В бою он был охвачен тем неизъяснимым опьянением, которое вызывает испытание мужества, проявление жестокости, сердце билось каким-то кровавым порывом и жаждало резни. Он полной грудью вдыхал горячий и острый пар от своей лошади и почти ничего не помнил. Люциано, дымящийся и взмыленный, фыркал, вытягивая шею и потряхивая уздечкой. Его бока то поднимались, то опускались так сильно, что, казалось, готовы были разорваться; мускулы дрожали под тонкой кожей, как тетива после выстрела, налитые кровью и расширенные глаза сверкали жестокостью хищного зверя, кожа под ручьями пота и беспрерывная дрожь по всему телу вызывала сострадание и нежность, как страдание человеческого существа.

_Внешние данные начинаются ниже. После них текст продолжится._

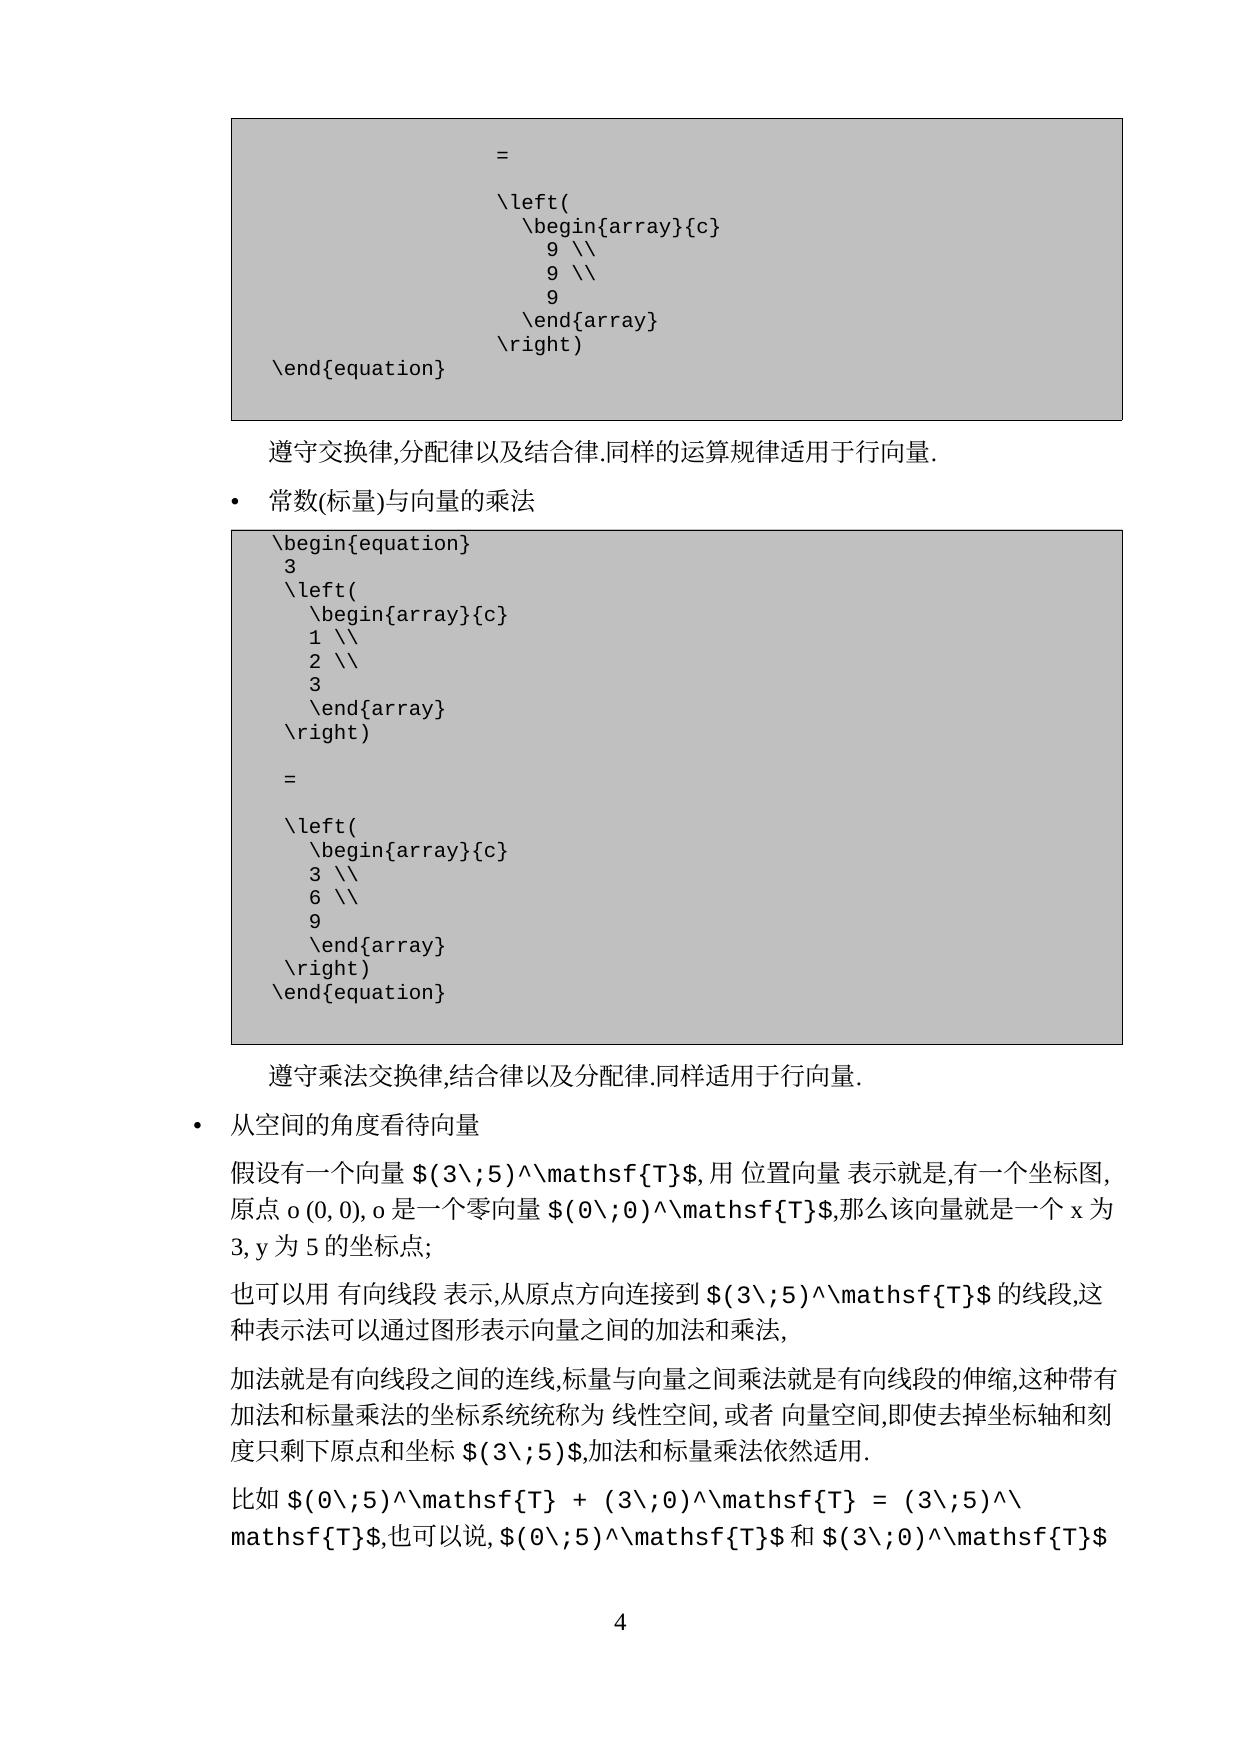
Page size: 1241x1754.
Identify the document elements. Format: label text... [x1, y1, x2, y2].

Возбужденные поединком дамы что-то кричали, герцог, покачивая головой, сел, тут на ристалище в своей поношенной рясе появился Лелио и тихо поинтересовался у дружка, какая муха его укусила? Тот и сам не знал. Он бросил взгляд на Камиллу. Синьорина с жалостью смотрела на плачущую Бенедетту Лукку и утешала её. Менестрель звучным высоким голосом запел величальную.
На бой выходят два героя.
Коль победит один из них,
Кого, скажите, из двоих
Храбрейшим назовёте?
Хотите вы иль не хотите,
А доблестнее победитель!
Франческо Мария, видя, что дамам не до награждения, жестом показал епископу на племянницу, призывая поторопить её вознаградить победителя, сам вручил Песте великолепное седло работы знаменитого Марчелло Лабано и латы от миланца Пиччинино. Камилла, повинуясь дяде, под сотнями глаз поднялась, протянула кубок мессиру Грациано Грандони и надела на его голову лавровый венок. В глазах её застыл ужас, и Камилла торопливо отвернулась от него.